Retype every line of the rows below with no changes, and leave the pictures out of your copy.
%%
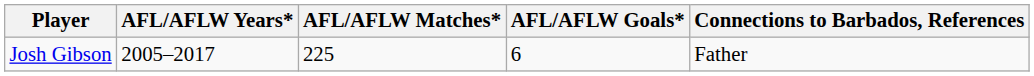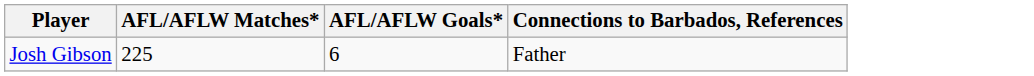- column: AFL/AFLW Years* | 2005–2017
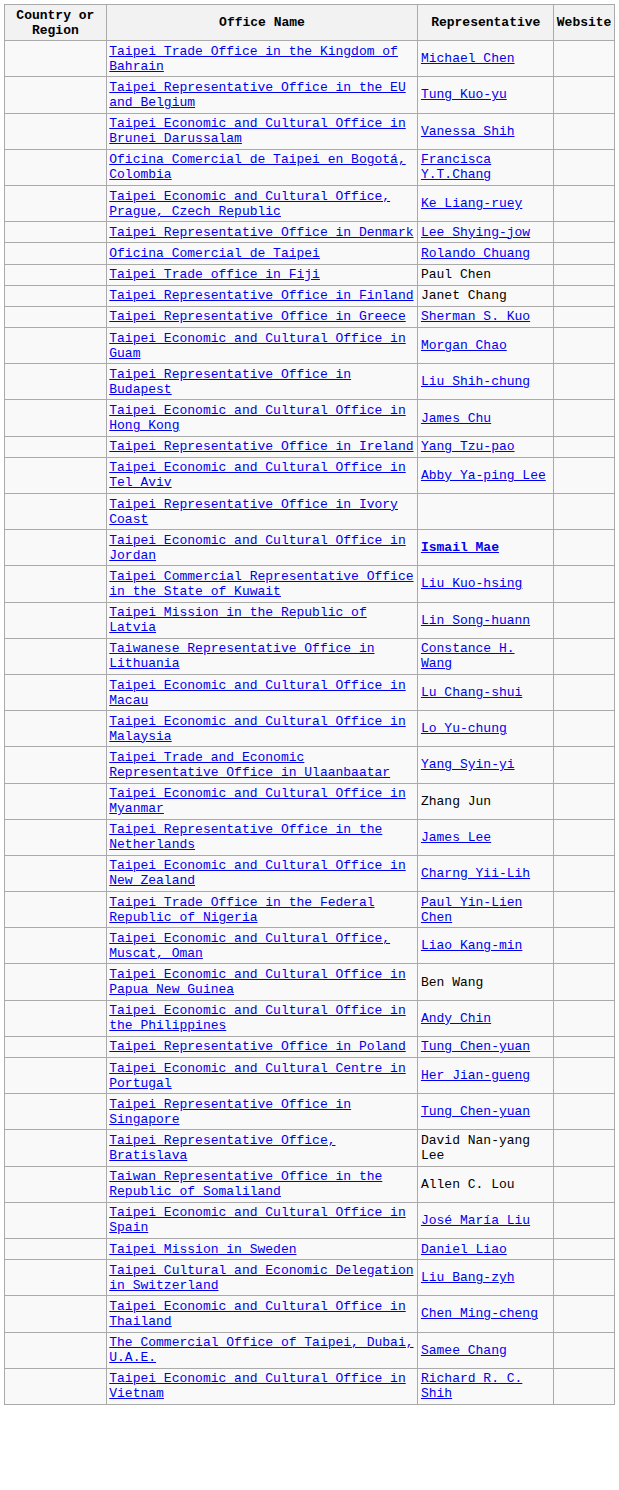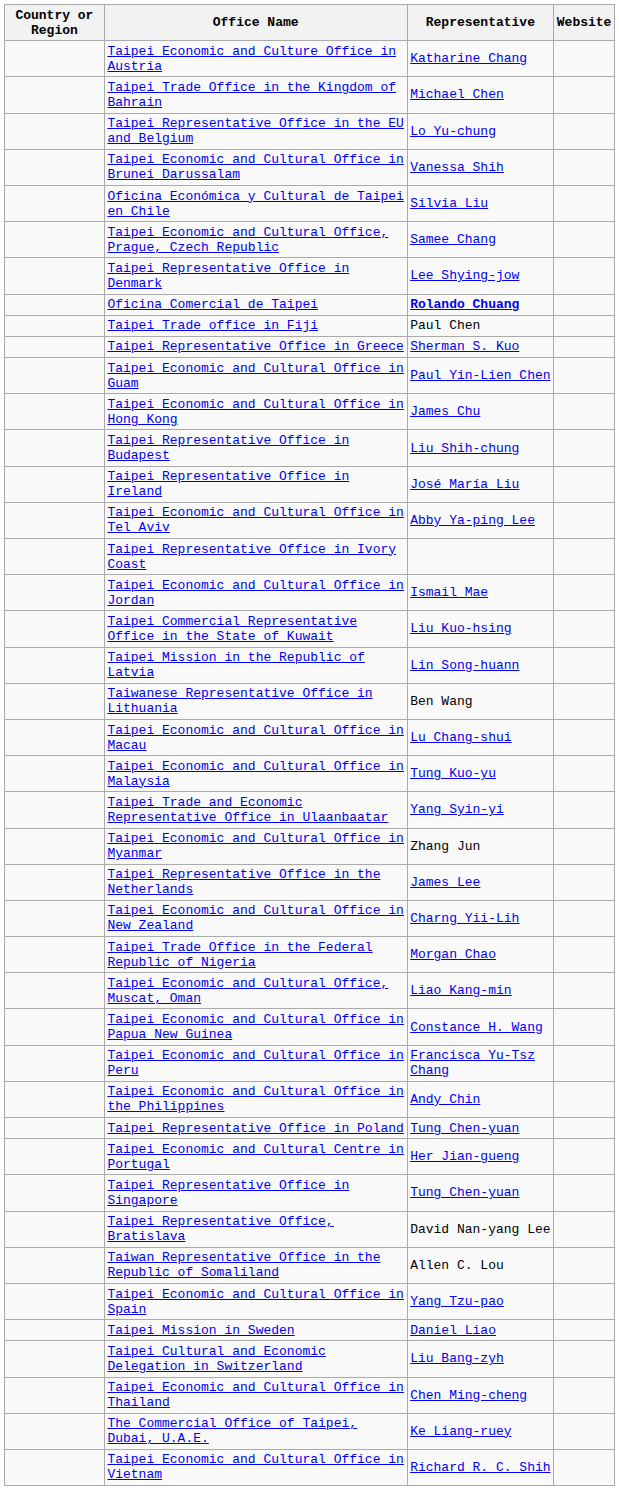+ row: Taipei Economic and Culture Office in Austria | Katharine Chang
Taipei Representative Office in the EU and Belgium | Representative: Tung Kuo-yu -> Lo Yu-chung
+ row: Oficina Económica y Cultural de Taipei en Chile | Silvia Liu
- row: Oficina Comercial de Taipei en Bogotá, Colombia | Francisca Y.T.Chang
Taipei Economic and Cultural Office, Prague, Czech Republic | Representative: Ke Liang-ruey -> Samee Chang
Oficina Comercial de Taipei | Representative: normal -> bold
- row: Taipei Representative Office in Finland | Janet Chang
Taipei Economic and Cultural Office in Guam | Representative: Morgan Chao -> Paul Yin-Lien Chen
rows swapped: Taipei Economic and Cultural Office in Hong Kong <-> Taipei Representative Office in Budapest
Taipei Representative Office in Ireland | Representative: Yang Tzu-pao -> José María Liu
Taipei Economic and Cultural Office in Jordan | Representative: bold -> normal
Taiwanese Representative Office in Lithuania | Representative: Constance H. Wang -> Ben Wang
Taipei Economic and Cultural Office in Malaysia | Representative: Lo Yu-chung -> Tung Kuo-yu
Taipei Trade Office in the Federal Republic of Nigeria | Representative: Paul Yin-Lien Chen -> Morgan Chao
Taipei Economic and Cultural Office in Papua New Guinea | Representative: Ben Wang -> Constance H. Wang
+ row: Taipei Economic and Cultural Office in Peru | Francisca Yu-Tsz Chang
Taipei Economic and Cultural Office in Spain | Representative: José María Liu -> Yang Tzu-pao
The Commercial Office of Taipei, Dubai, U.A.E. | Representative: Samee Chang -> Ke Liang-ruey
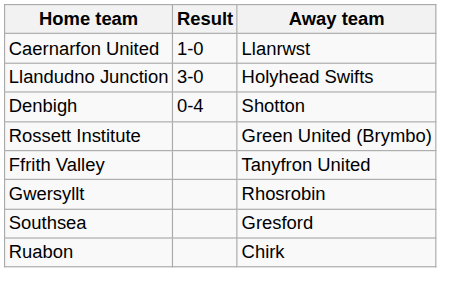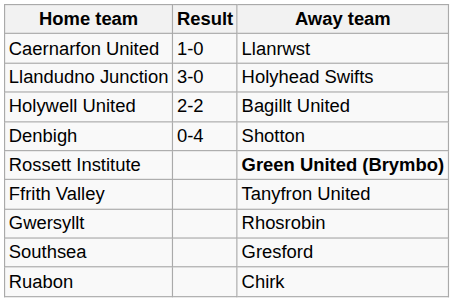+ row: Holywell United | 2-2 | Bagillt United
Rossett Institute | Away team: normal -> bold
%%
## EXERCISE SOLUTION
- column: AFL/AFLW Years* | 2005–2017
+ row: Taipei Economic and Culture Office in Austria | Katharine Chang
Taipei Representative Office in the EU and Belgium | Representative: Tung Kuo-yu -> Lo Yu-chung
+ row: Oficina Económica y Cultural de Taipei en Chile | Silvia Liu
- row: Oficina Comercial de Taipei en Bogotá, Colombia | Francisca Y.T.Chang
Taipei Economic and Cultural Office, Prague, Czech Republic | Representative: Ke Liang-ruey -> Samee Chang
Oficina Comercial de Taipei | Representative: normal -> bold
- row: Taipei Representative Office in Finland | Janet Chang
Taipei Economic and Cultural Office in Guam | Representative: Morgan Chao -> Paul Yin-Lien Chen
rows swapped: Taipei Economic and Cultural Office in Hong Kong <-> Taipei Representative Office in Budapest
Taipei Representative Office in Ireland | Representative: Yang Tzu-pao -> José María Liu
Taipei Economic and Cultural Office in Jordan | Representative: bold -> normal
Taiwanese Representative Office in Lithuania | Representative: Constance H. Wang -> Ben Wang
Taipei Economic and Cultural Office in Malaysia | Representative: Lo Yu-chung -> Tung Kuo-yu
Taipei Trade Office in the Federal Republic of Nigeria | Representative: Paul Yin-Lien Chen -> Morgan Chao
Taipei Economic and Cultural Office in Papua New Guinea | Representative: Ben Wang -> Constance H. Wang
+ row: Taipei Economic and Cultural Office in Peru | Francisca Yu-Tsz Chang
Taipei Economic and Cultural Office in Spain | Representative: José María Liu -> Yang Tzu-pao
The Commercial Office of Taipei, Dubai, U.A.E. | Representative: Samee Chang -> Ke Liang-ruey
+ row: Holywell United | 2-2 | Bagillt United
Rossett Institute | Away team: normal -> bold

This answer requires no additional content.